Chiquitita, you and I know
How the heartaches come and they go and the scars they’re leavin’
You’ll be dancing once again and the pain will end
You would have no time for grievin’1
Hesed is Hebrew for grace, and one of the few words in my Hebrew vocabulary that I can actually remember. (It’s a pretty good one to remember). Hesed implies more than just unconditional divine love, or even God’s love for God’s beloved. It connotes a covenantal relationship: you give, I will give. Hesed is also active: it shows care, it shows up, it is compassionate and it follows through.
We can see this kind of love in our relationships with our divine, but we can also see it in human relationship, and our relationship with other beings in our life. I’ve never seen Hesed better expressed than in my friendship with my best friend Gracie. (aptly named).
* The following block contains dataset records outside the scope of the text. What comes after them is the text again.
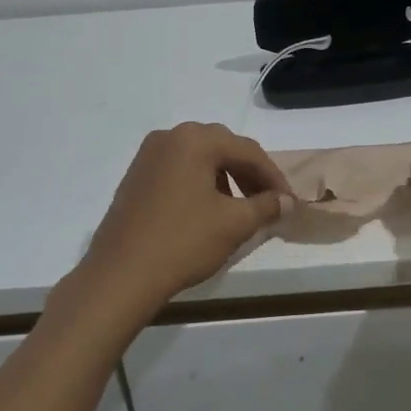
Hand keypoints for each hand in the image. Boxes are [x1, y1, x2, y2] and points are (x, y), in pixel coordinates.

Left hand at [76, 123, 293, 320]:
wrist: (121, 274)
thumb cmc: (183, 242)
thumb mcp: (233, 224)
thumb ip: (266, 206)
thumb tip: (288, 201)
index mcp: (195, 140)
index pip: (247, 151)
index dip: (273, 177)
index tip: (289, 202)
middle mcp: (170, 137)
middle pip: (222, 147)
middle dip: (249, 173)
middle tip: (268, 202)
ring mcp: (148, 155)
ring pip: (199, 158)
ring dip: (224, 177)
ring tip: (239, 208)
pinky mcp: (136, 176)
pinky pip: (178, 170)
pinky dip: (199, 183)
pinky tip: (207, 210)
We started getting to know one another going on coffee walks with our dogs. Then we started “Grandma Nights” where we watched some trash television, knitted, and wore our matching slippers while eating Girl Dinner™. We bonded over being care professionals, dog parents, and young people in an increasingly bereft world. Eventually those get-togethers transformed into emergency contacts, hospital companionship, deep therapeutic conversations, and support through The Loss Years when everyone else seemed to fall away. Gracie quickly became the standard for the care I should expect from a friend, or anyone I was in relationship with.

Driving on the highway to visit Gracie and her dog Lizard this October, I was reflecting on how grateful I was for this Hesed. How remarkable a note on the community board of an apartment building turned into someone becoming my North Star.
It was my undergrad faculty advisor and mentor (h/t to Dr. Colleen Windham-Hughes) that introduced me to the idea of our relationships of support being members of a constellation. The constellation model allowed for different relationships to have different roles, different intensities, and different levels of intimacy. Different roles (or stars) shine at different times. The constellation model also allows for change, rotation, and shift. No one person is bearing the load of being the be-all end-all. A constellation in rotation, if you will. Gracie has long been my North Star, guiding the constellation as a whole.
Hesed means grace, and she surely lives up to their name.
May you find Hesed, and may you be Hesed.